In conclusion, our study presents an efficient method to isolate functional mitochondria to study superoxide flashes. Superoxide flashes visualized by MitoSOX reflect the nature of the flash. Moreover, the simultaneous increase in MitoSOX flashes and depolarization of ΔΨ m in mitochondria isolated from pistils demonstrate that mitochondria are involved in energy metabolism and physiological activities.

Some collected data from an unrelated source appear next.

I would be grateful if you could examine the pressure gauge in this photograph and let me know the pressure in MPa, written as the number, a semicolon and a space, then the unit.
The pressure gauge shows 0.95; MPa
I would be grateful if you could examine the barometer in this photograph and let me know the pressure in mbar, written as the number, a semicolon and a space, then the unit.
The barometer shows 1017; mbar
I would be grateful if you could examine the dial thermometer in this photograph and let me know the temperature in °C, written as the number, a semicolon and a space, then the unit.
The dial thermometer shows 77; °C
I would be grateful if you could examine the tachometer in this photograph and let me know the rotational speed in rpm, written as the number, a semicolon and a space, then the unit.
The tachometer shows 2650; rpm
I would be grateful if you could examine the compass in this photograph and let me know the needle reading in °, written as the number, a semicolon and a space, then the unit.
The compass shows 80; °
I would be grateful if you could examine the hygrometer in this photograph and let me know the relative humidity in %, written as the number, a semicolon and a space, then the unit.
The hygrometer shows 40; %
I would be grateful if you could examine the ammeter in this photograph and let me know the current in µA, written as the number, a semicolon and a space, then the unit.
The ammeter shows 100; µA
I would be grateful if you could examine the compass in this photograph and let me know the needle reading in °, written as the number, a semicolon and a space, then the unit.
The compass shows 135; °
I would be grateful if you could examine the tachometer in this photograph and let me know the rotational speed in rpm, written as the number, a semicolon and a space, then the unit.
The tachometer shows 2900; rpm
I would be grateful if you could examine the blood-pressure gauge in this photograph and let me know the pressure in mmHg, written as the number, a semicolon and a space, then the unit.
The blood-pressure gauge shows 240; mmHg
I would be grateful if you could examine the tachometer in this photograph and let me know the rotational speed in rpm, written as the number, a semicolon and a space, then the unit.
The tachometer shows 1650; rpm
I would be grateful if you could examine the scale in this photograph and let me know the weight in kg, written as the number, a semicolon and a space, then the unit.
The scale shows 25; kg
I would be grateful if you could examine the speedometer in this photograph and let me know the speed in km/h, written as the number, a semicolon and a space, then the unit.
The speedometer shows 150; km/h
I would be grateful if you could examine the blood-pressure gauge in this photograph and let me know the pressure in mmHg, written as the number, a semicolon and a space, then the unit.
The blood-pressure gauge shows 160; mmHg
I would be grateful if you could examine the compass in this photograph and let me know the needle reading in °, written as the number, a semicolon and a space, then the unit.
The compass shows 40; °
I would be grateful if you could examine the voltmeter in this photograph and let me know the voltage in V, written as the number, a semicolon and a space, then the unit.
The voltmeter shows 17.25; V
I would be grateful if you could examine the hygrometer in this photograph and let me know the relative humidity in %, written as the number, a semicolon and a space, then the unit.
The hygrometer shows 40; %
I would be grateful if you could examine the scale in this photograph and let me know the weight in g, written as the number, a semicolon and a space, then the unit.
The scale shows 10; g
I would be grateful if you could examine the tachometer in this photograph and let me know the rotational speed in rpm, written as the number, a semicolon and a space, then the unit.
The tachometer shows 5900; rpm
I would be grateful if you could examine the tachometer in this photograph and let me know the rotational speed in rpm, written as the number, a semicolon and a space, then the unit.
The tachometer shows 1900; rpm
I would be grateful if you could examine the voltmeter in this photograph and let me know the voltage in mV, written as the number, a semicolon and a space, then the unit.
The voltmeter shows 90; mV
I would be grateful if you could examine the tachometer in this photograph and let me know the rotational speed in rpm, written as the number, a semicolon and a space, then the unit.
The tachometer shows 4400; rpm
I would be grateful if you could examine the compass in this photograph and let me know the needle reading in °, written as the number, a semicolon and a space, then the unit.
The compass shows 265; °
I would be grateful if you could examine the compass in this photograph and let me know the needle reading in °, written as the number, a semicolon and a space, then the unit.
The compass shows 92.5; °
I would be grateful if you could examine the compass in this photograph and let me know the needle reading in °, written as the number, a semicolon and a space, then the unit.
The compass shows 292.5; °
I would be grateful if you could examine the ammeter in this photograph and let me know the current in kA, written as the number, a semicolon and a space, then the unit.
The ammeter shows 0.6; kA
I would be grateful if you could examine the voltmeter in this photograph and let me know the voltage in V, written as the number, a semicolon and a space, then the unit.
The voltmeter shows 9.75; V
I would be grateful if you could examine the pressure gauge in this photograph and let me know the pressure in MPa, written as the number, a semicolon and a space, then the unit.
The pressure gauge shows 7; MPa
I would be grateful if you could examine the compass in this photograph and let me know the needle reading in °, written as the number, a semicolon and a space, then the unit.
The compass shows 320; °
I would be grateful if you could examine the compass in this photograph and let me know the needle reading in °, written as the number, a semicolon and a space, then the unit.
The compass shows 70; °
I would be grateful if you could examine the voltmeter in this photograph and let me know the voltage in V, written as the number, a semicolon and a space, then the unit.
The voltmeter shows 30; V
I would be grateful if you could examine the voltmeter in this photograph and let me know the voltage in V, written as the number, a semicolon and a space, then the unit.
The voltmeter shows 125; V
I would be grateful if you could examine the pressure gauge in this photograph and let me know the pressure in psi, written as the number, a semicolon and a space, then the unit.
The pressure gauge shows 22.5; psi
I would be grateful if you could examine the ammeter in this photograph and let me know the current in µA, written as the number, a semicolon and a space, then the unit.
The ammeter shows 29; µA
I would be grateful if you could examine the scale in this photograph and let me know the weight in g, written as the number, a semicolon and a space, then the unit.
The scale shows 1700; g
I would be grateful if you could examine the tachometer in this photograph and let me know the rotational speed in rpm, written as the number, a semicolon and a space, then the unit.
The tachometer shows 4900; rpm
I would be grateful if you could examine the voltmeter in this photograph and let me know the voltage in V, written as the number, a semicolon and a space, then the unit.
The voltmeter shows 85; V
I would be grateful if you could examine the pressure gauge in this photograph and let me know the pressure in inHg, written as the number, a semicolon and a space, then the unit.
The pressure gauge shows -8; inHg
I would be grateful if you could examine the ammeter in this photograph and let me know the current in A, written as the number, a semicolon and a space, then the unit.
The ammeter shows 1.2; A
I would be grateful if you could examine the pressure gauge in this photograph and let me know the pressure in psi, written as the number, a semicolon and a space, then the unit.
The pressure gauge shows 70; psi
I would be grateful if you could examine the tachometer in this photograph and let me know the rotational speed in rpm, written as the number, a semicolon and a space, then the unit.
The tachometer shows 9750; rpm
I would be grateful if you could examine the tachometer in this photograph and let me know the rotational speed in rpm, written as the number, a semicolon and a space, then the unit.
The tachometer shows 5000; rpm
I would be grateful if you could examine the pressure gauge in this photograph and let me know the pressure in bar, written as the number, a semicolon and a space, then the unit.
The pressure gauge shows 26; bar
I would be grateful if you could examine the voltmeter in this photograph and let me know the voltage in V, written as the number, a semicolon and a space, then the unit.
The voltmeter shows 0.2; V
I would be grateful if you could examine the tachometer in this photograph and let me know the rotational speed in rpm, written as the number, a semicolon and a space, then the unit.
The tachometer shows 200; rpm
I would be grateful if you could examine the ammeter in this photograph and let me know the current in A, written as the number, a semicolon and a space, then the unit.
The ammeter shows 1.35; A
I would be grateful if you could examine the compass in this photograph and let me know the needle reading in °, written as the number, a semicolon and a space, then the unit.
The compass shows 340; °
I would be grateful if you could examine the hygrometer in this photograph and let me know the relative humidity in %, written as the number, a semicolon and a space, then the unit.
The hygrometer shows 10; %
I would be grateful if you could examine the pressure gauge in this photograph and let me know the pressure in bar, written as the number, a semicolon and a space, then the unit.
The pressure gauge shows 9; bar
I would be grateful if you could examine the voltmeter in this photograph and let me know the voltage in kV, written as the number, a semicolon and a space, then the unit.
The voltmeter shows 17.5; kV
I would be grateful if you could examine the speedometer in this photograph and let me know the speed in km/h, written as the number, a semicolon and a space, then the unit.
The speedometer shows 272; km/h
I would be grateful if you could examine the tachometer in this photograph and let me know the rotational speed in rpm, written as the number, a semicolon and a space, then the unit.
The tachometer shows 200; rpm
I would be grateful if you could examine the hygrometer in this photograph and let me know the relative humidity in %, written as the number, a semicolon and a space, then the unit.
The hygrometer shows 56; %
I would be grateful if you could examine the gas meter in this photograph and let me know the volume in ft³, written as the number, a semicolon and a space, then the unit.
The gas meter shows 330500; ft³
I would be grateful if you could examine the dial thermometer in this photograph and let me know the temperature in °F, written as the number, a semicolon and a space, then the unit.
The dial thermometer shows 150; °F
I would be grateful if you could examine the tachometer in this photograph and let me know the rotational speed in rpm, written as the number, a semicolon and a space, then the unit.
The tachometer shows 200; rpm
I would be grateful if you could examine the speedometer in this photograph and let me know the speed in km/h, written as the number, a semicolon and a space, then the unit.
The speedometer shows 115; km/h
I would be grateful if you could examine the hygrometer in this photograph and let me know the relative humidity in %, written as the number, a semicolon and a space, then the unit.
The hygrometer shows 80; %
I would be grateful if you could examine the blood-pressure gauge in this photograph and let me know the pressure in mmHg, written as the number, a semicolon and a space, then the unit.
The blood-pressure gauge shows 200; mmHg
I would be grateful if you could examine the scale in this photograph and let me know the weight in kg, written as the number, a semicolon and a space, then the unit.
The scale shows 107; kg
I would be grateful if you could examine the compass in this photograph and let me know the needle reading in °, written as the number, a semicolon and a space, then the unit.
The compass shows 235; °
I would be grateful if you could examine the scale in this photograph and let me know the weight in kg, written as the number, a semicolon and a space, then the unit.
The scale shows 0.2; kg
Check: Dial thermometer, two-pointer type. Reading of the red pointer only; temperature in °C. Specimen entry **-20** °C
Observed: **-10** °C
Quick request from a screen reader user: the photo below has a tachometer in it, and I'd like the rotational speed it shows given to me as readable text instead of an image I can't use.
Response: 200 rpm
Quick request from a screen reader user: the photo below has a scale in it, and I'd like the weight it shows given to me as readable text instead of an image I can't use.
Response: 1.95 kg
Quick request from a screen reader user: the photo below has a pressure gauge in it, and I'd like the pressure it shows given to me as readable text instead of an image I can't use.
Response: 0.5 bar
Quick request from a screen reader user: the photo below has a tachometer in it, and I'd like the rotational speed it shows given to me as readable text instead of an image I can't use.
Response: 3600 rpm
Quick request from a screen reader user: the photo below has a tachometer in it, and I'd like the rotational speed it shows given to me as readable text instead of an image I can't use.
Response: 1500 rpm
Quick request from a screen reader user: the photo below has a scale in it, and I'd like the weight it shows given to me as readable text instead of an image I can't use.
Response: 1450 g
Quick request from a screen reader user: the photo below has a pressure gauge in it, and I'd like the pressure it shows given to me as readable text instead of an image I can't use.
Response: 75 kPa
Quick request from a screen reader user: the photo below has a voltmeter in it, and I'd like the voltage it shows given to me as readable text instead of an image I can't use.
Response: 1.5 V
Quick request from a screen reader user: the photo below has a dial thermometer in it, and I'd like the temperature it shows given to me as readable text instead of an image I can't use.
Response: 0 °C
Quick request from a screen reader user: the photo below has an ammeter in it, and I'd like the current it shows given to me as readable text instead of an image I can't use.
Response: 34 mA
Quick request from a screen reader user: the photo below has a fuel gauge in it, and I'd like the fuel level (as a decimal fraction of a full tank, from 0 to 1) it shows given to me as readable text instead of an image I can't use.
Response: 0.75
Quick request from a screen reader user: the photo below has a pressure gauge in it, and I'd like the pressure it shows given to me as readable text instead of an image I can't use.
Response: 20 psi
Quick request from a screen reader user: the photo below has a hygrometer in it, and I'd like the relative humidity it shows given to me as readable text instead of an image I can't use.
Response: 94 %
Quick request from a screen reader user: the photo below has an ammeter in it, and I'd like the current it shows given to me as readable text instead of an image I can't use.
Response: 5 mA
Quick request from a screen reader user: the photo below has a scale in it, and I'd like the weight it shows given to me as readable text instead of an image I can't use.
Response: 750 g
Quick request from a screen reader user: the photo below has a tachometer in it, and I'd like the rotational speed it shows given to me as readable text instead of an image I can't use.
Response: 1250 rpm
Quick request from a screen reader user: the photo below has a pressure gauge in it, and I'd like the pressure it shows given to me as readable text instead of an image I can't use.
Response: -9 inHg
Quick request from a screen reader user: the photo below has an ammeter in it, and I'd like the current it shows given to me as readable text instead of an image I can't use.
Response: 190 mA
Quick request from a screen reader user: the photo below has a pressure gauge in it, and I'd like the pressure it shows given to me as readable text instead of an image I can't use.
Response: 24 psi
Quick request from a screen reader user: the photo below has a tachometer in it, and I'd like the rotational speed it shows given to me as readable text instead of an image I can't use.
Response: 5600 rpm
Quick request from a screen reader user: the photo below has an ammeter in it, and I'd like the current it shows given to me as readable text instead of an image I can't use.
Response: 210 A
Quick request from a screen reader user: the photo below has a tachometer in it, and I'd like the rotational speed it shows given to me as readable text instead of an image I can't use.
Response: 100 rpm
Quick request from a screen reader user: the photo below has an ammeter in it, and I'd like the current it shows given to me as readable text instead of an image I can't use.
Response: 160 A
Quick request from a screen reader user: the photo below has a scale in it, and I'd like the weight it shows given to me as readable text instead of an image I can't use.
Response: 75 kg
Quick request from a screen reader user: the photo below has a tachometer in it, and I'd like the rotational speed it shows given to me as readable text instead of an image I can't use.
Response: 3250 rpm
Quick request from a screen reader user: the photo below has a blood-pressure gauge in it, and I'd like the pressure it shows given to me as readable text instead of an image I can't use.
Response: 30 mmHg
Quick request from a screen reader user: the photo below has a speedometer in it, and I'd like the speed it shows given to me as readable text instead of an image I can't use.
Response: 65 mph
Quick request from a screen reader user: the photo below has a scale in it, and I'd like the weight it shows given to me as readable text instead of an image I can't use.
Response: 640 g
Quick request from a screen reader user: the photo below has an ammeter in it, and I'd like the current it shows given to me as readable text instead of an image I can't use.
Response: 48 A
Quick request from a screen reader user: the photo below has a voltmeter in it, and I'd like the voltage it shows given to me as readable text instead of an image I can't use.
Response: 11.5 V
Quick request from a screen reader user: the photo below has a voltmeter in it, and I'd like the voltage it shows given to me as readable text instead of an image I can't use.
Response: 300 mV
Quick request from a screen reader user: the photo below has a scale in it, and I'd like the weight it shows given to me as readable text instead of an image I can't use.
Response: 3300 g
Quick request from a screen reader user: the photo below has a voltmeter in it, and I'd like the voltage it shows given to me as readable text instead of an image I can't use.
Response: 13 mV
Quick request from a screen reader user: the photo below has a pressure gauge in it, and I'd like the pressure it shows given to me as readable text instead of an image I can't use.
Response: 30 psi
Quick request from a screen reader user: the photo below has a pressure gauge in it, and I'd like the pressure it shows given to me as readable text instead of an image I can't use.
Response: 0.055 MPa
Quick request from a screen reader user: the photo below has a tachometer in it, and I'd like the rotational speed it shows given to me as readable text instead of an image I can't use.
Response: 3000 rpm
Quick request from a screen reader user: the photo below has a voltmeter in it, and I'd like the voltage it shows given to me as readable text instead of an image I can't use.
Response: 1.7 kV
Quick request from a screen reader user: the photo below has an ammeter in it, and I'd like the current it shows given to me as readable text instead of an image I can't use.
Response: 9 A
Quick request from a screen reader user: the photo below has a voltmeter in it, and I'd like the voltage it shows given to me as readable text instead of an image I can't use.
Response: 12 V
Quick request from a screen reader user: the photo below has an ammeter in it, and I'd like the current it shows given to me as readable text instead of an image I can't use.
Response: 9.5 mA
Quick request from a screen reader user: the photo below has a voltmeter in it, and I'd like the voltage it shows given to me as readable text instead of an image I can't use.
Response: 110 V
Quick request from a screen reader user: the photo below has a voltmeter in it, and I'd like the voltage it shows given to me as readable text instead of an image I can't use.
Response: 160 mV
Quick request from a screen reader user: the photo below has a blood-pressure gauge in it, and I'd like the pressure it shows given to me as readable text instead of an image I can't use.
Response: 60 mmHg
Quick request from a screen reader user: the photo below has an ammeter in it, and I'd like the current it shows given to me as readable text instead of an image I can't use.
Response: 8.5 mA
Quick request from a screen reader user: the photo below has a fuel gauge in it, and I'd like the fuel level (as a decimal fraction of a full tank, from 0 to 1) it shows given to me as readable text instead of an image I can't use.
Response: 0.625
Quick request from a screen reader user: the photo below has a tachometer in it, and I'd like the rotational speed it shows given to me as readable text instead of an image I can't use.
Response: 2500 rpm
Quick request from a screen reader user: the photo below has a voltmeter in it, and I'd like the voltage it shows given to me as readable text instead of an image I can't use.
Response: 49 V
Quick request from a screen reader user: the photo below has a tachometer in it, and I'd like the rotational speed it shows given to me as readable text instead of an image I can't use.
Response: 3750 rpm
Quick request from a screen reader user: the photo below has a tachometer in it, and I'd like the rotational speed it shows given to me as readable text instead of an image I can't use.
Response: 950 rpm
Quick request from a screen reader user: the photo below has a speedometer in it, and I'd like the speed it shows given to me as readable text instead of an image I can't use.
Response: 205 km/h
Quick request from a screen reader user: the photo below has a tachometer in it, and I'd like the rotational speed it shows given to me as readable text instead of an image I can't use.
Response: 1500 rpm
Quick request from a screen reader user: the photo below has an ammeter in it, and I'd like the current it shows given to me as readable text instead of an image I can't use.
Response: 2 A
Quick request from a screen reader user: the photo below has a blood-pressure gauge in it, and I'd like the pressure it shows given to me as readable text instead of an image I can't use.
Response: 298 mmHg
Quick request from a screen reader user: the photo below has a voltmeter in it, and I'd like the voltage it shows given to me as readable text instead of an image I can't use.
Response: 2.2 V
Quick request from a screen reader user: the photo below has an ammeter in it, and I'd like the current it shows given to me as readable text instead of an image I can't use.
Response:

Supplementary data of superoxide flashes labelled by MitoSOX
Fluorescence micrograph of mitochondrial ROS labelled by MitoSOX. Mitochondria marked with a white box represented superoxide flash occured in single mitochondria.
Supplementary data of mitochondrial membrane potential labeled by TMRM
Fluorescence micrograph of mitochondrial mitochondrial membrane potential labelled by TMRM. The sparks in single mitochondria represented the fluctuation of mitochondrial membrane potential.